Je l'ai serré fort et j'ai senti grâce aux secousses de son corps qu'elle pleurait. Je m'étais senti mal de la voir dans cet état, elle, qui avait toujours su voir le côté positif de la vie. Elle, qui m'avait sorti de mon trou, mon pilier, ma lumière, mon guide. Je ne pensais pas qu'avoir une sœur serait aussi rassurant et vital. Beaucoup se plaignent de leurs petits frères ou de leurs petites sœurs mais dans mon cas, je la chéri et je l'admire parce que personne n'avait eu le courage de me défendre face aux parents et personne ne me comprenait mieux qu'elle. Elle partait du principe que tant que l'amour était sincère entre deux personnes, et qu'elles étaient fidèles alors pour elle rien d'autre n'avait d'importance (tant que la relation n'avait rien d'illégal).

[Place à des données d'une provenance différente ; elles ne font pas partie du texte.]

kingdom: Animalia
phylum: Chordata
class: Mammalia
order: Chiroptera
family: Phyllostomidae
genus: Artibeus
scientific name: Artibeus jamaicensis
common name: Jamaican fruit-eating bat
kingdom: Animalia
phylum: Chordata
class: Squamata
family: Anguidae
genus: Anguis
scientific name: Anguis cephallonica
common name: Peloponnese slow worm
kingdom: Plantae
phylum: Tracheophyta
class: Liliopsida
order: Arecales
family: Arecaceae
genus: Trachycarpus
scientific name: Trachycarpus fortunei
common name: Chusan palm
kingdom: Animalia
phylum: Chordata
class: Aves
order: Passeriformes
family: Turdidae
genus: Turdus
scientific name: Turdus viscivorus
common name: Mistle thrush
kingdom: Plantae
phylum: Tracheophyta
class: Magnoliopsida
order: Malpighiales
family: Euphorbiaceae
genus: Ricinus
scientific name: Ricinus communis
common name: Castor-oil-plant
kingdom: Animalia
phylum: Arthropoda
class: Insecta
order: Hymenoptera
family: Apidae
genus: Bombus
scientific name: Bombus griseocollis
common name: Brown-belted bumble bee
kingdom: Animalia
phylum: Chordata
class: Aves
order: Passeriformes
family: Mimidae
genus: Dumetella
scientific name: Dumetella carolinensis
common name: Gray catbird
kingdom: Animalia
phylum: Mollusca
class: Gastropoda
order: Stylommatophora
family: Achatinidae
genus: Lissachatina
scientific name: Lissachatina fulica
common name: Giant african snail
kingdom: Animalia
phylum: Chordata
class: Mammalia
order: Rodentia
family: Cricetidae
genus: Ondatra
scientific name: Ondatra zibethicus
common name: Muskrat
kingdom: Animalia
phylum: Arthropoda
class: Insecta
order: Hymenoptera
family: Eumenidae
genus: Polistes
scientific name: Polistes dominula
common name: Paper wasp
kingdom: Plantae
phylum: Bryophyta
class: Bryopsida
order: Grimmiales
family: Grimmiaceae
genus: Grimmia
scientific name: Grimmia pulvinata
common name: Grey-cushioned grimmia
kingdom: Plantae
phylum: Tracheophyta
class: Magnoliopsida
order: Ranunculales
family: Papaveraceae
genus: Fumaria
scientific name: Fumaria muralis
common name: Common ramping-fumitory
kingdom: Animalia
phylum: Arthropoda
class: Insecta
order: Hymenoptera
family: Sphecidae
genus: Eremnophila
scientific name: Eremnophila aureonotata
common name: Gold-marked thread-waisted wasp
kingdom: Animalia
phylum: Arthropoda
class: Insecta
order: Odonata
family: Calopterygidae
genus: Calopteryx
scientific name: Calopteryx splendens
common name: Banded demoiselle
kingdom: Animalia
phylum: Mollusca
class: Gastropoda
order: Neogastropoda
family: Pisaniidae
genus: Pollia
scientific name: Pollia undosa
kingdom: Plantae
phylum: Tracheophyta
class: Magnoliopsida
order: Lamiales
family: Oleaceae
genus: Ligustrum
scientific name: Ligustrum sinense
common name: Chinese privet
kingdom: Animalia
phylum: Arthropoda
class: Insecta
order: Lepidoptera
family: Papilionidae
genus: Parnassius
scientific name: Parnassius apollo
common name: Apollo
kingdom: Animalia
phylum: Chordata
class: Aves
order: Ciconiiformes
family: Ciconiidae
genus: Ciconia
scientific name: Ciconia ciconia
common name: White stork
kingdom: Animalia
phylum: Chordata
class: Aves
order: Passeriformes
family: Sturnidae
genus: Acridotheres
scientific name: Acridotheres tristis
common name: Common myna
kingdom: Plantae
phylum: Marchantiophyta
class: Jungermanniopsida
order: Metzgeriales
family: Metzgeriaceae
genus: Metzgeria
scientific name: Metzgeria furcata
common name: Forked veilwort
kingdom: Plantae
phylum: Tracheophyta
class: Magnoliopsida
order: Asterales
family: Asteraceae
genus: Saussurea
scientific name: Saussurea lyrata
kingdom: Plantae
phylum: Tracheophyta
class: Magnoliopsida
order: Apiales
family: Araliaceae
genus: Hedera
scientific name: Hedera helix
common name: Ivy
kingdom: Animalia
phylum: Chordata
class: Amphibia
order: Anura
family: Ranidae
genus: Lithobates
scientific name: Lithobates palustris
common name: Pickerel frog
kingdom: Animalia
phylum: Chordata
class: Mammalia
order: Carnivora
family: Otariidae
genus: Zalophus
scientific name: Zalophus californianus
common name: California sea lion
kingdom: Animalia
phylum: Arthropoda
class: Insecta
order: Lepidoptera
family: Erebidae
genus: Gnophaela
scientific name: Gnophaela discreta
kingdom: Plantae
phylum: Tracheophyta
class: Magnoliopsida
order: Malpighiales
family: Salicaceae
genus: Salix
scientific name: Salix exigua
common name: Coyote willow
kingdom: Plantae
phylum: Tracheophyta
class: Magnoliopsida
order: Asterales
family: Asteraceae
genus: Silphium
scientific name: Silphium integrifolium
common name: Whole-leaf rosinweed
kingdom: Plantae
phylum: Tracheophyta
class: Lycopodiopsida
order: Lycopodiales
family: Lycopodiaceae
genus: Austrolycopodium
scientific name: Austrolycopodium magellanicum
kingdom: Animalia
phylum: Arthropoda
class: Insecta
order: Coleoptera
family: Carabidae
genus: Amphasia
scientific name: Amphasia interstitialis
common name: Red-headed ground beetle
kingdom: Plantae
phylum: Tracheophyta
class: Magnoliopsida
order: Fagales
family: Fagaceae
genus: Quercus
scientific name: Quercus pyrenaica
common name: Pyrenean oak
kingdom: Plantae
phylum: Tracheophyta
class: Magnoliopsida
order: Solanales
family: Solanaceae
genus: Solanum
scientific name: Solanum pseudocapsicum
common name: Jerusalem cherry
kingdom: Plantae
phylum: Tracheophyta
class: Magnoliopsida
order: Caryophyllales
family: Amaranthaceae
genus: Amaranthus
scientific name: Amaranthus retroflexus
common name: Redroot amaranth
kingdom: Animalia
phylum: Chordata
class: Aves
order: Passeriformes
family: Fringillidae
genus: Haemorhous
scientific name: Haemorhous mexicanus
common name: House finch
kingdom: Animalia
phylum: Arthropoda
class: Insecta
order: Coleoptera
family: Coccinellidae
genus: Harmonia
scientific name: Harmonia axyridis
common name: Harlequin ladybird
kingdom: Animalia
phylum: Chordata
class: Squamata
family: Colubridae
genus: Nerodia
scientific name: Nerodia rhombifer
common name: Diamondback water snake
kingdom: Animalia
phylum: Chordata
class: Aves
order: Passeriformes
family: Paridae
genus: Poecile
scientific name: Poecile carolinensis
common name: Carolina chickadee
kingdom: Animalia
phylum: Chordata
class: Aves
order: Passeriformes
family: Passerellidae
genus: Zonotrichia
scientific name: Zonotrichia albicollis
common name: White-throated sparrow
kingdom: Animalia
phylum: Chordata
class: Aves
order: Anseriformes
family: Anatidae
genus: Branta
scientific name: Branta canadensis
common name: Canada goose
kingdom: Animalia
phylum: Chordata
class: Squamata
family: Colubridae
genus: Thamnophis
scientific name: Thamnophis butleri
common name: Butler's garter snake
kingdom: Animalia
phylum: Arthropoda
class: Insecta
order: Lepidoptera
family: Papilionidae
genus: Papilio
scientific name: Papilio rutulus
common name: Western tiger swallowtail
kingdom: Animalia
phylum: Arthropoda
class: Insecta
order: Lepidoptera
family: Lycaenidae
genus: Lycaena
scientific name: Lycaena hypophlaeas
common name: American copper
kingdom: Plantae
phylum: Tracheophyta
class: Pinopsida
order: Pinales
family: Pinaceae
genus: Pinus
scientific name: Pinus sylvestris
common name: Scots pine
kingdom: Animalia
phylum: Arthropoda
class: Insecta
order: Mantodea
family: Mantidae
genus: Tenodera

Elle avait fini par se détacher de moi, ses yeux étaient encore remplis de larmes et ses joues humides. Et là encore, malgré toute la tristesse que traduisait son regard, elle m'avait souri comme si de rien n'était. Je suppose que c'était pour me rassurer, sa façon de me dire qu'elle allait bien et qu'il ne fallait pas s'inquiéter. Seulement elle oubliait que si, elle, elle s'inquiéterait toujours pour moi, et bien que j'en ferais tout autant.